• _Provided passage_
○ ○ ○ ○ ○
FDNY Releasing Sept. 11 Papers, Recordings



By MICHAEL WEISSENSTEIN
Associated Press Writer
August 12, 2005, 12:21 AM EDT

NEW YORK -- After years of legal battle, the Fire Department of New York is releasing thousands of documents offering a detailed and intimate look at the heroism and missteps behind its response to the Sept. 11 World Trade Center attack.

The department on Friday plans to make public hours of radio transmissions and hundreds of oral histories telling the story of firefighters' rush to the twin towers on the morning of Sept. 11, 2001, to help evacuate thousands of people.

The Sept. 11 commission, which had access to the histories and recordings, described major flaws in the city's response to the attack. Emergency radios did not function properly. Police and firefighters did not work together. Discipline broke down. Vital messages went unheard.

But some of the families of the 343 firefighters killed say they hope the information will cast additional light on the problems that contributed to the death toll.

Sally Regenhard, whose son, Christian Regenhard, died that morning, still does not know exactly where her son died.

"Maybe there will be something on there that gives me a clue as to what happened to my son," she said.

"I have not heard where he was sent, when he was sent, what he was supposed to accomplish when he went in."

Regenhard and other victims' families joined The New York Times in suing the city in 2002 to release the more than 15 hours of radio transmissions and 12,000 pages of oral histories collected by the fire department in the days after the towers' collapse.

The city argued that releasing the histories and radio recordings would violate firefighters' privacy and jeopardize the prosecution of Zacarias Moussaoui, who pleaded guilty in April to six counts of conspiring with the Sept. 11 hijackers.

New York's highest court ruled in March that the city had to release the materials but could excise potentially painful or embarrassing portions.

Some families and other critics of the city's response hope the new documents will help them challenge the conclusion that many firefighters in the north tower heard but heroically chose to ignore an evacuation message issued after the south tower collapsed at 9:59 a.m.

Glenn Corbett, a professor of fire science at John Jay College of Criminal Justice and an adviser to Regenhard's Skyscraper Safety Campaign, said he believes that outdated radios prevented many from receiving that vital message.

He said he did not find it credible that perhaps hundreds of firefighters ignored a message from their commanders.

At least 450 relatives of firefighters killed in the collapse have requested copies of the oral histories and radio recordings, and they will be receiving them by express mail Friday, the fire department said. An FDNY spokesman said the department would not comment on the documents before their release.
○ ○ ○ ○ ○
• _Task goal_
According to the article on the FDNY's Sept. 11 papers, what did New York's highest court rule in March?

• _Data section_
○ ○ ○ ○ ○
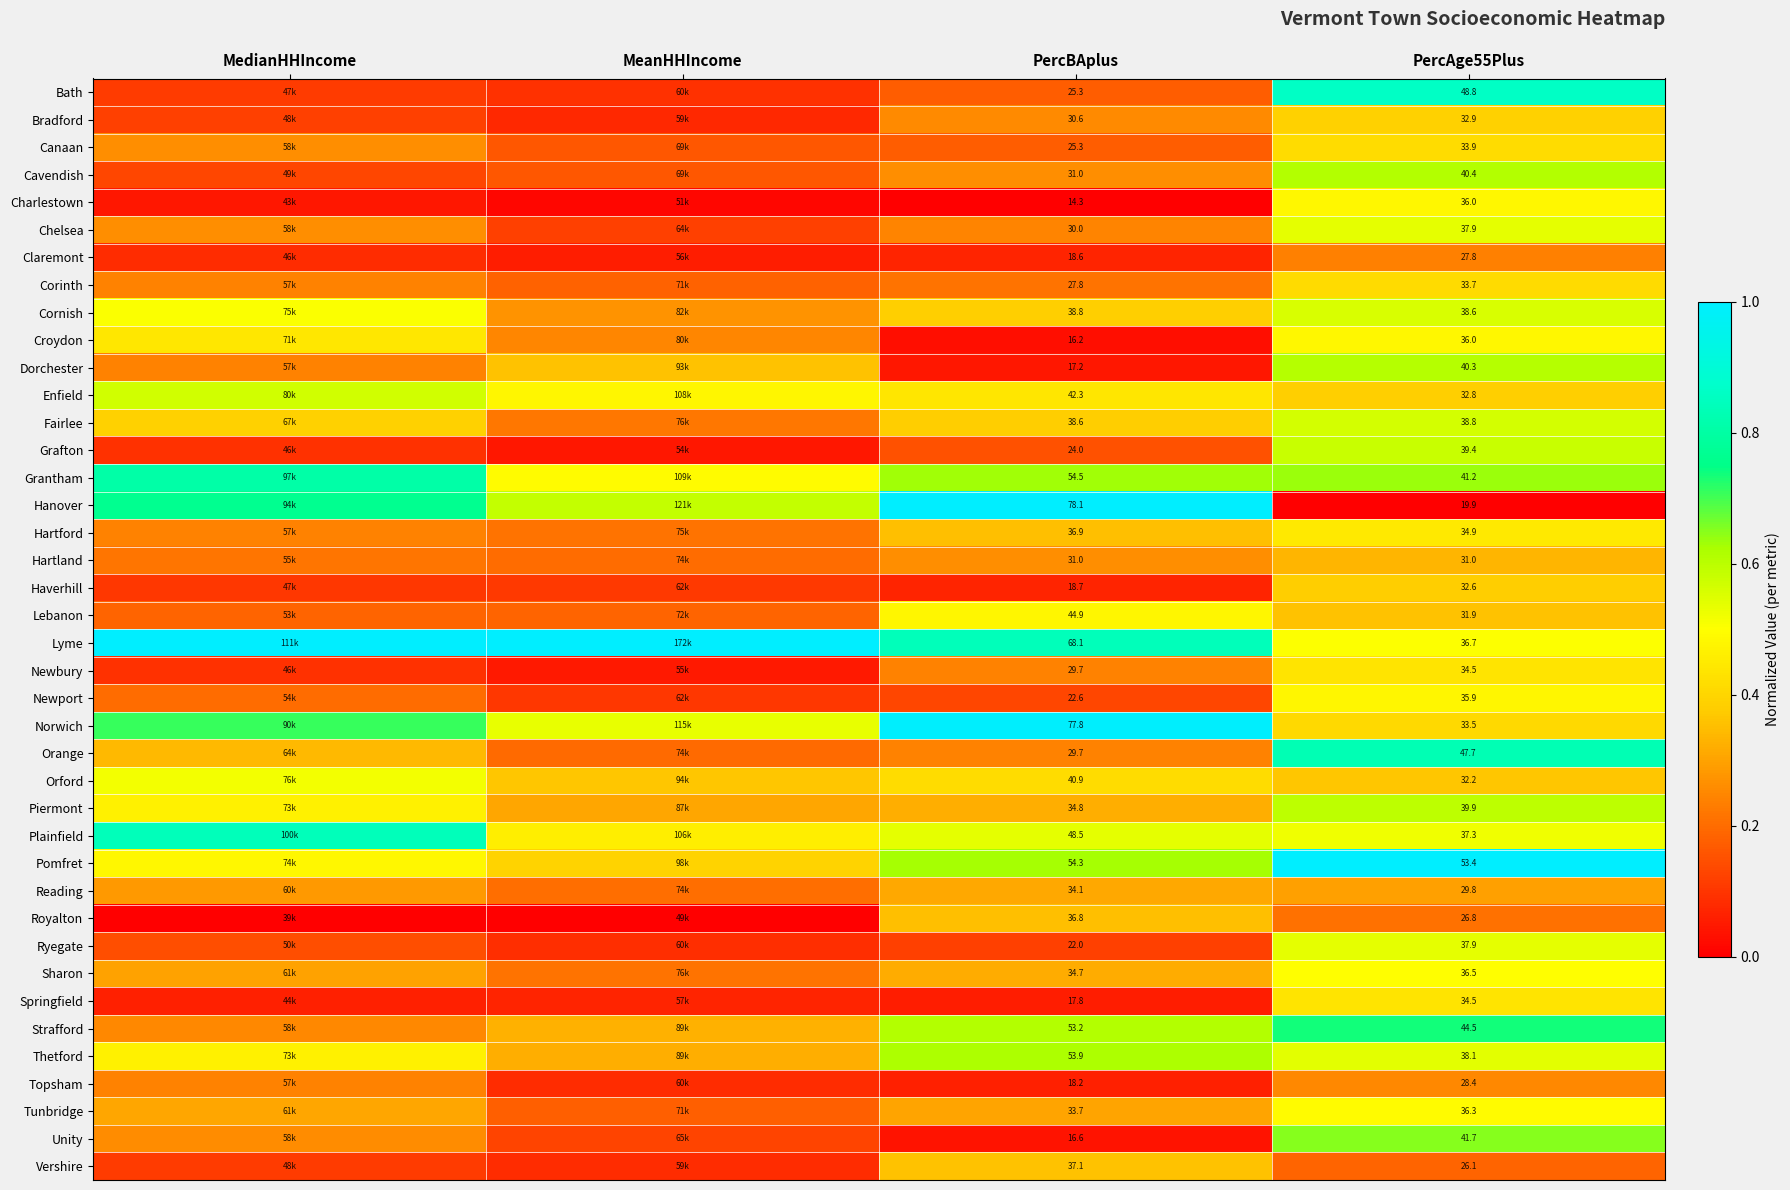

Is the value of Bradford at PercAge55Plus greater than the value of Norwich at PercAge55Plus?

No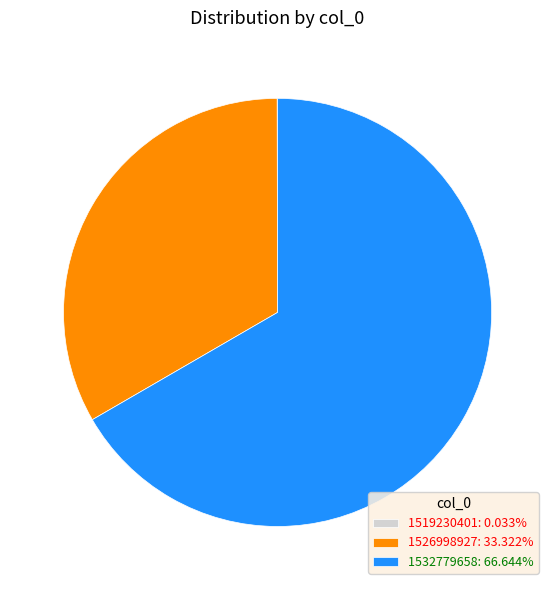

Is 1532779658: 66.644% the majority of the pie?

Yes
○ ○ ○ ○ ○
• _Solution to this problem_
The city had to release the materials but could excise potentially painful or embarrassing portions.